[Start of Attachment]

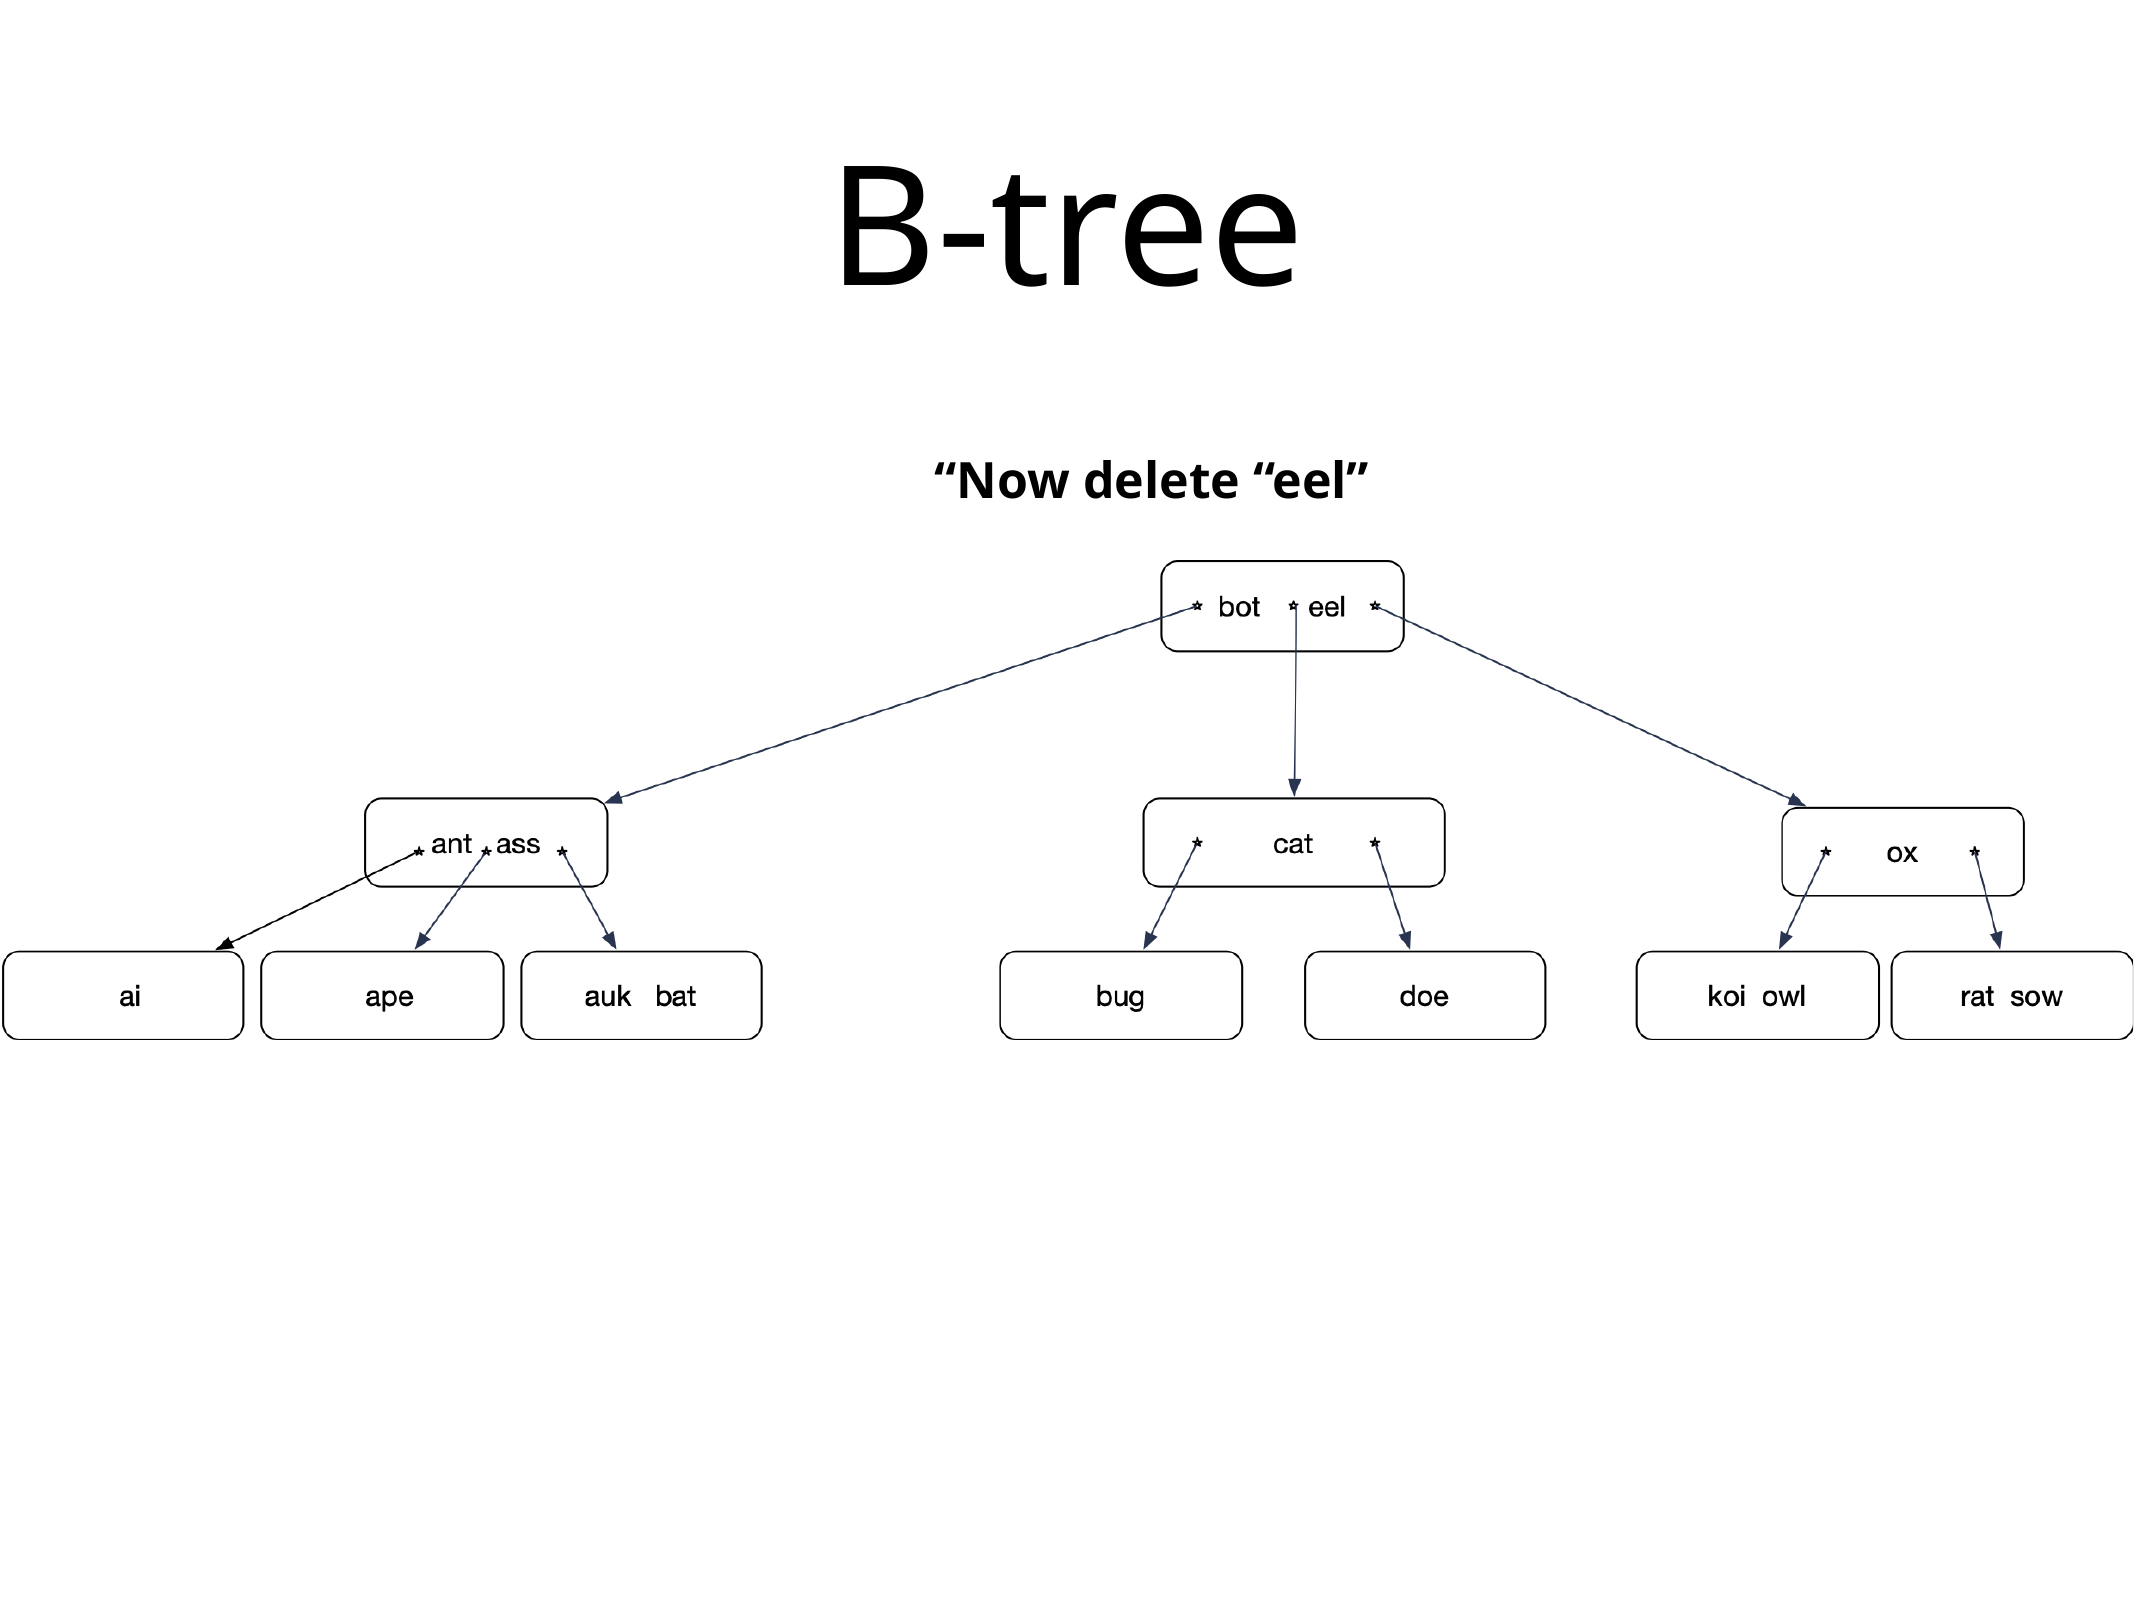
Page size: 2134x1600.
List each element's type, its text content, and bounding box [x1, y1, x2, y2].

title B-tree [155, 41, 1978, 397]
text_box “Now delete “eel” [926, 439, 1378, 517]
picture [0, 560, 2134, 1040]
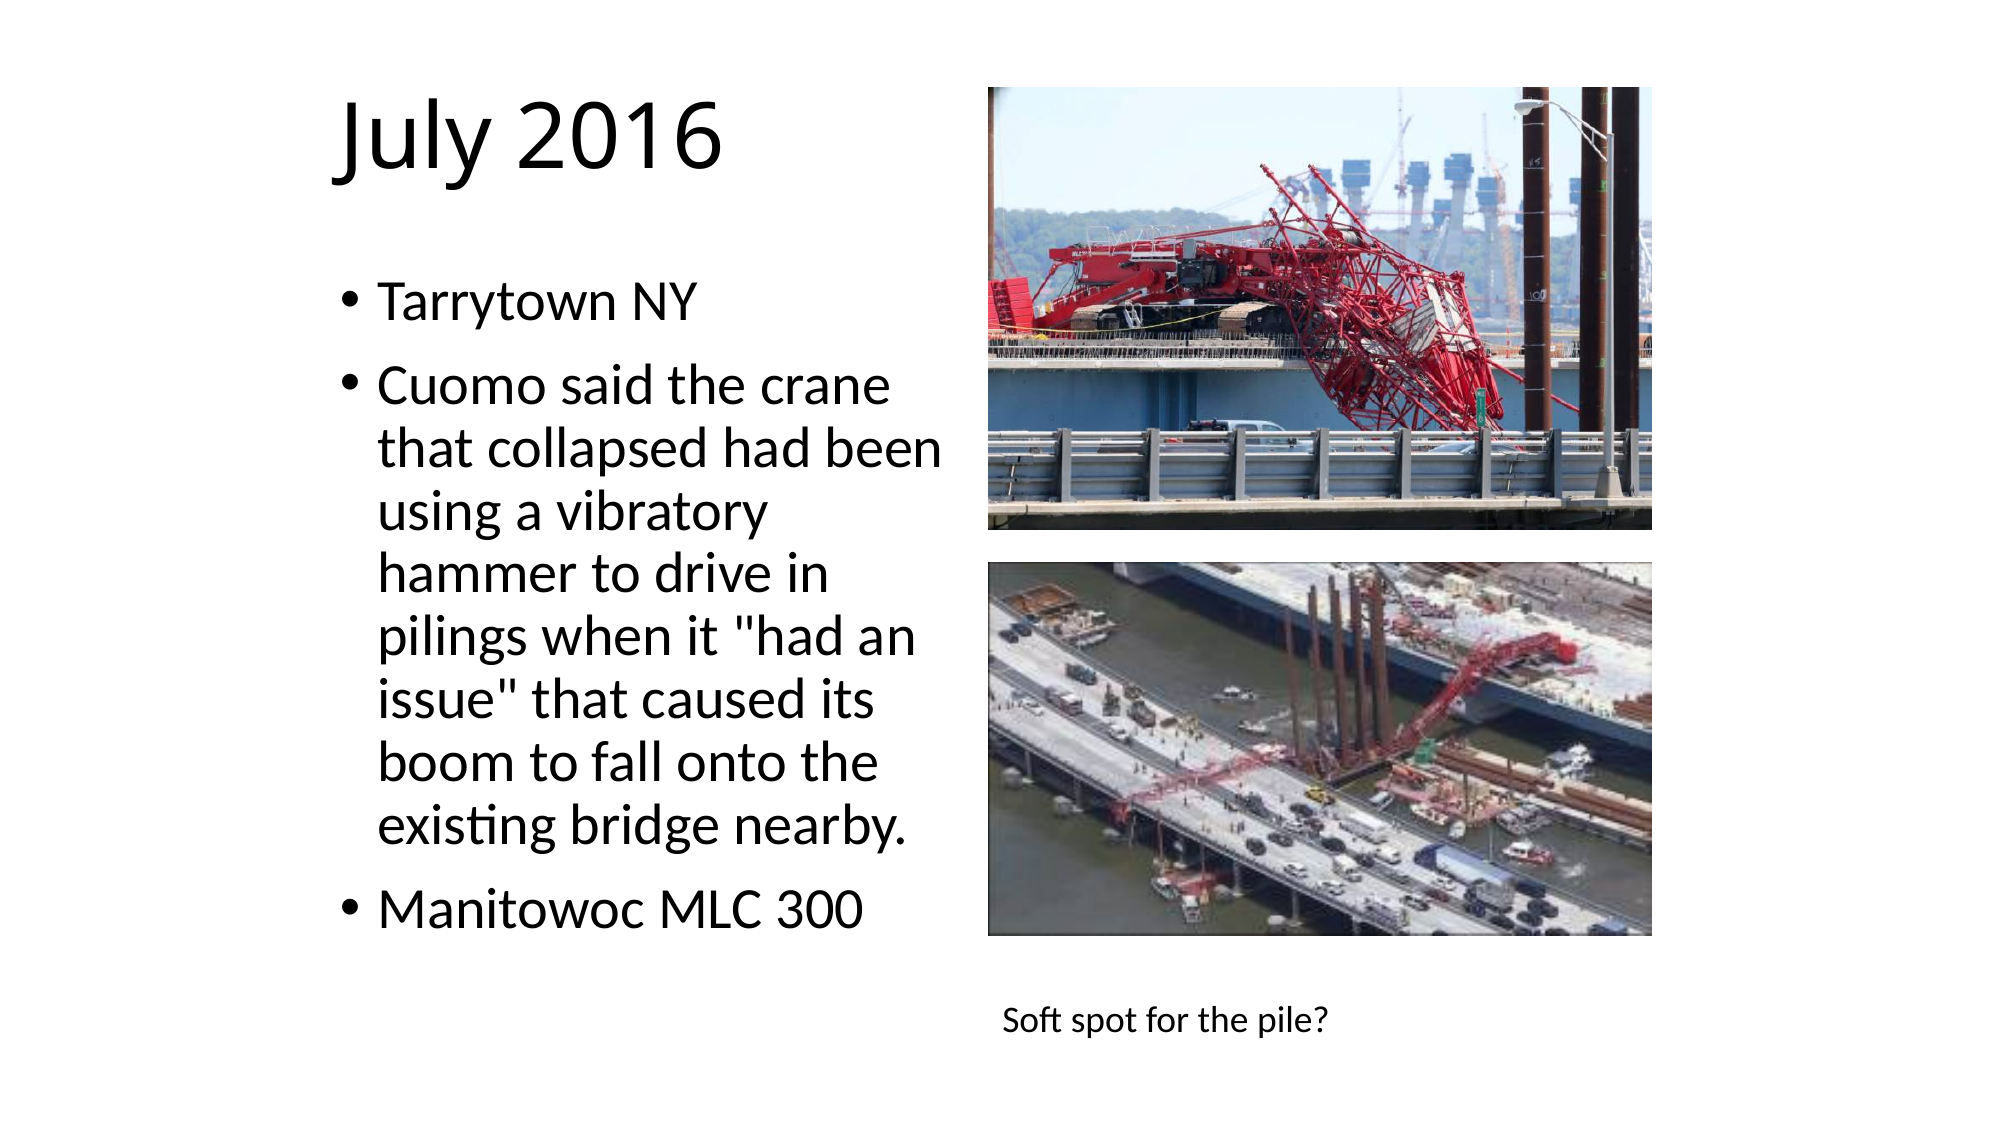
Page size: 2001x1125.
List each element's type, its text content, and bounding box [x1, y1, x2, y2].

[End of Attachment]

#### [How to complete this task]
Would you retype all the material above exactly, apart from its pictures?

#### [Answer space]
Page size: 2134x1600.
List each element's type, its text content, and bounding box [x1, y1, x2, y2].

title B-tree [155, 41, 1978, 397]
text_box “Now delete “eel” [926, 439, 1378, 517]
picture [0, 560, 2134, 1040]
Page size: 2001x1125.
List each element's type, its text content, and bounding box [x1, y1, x2, y2].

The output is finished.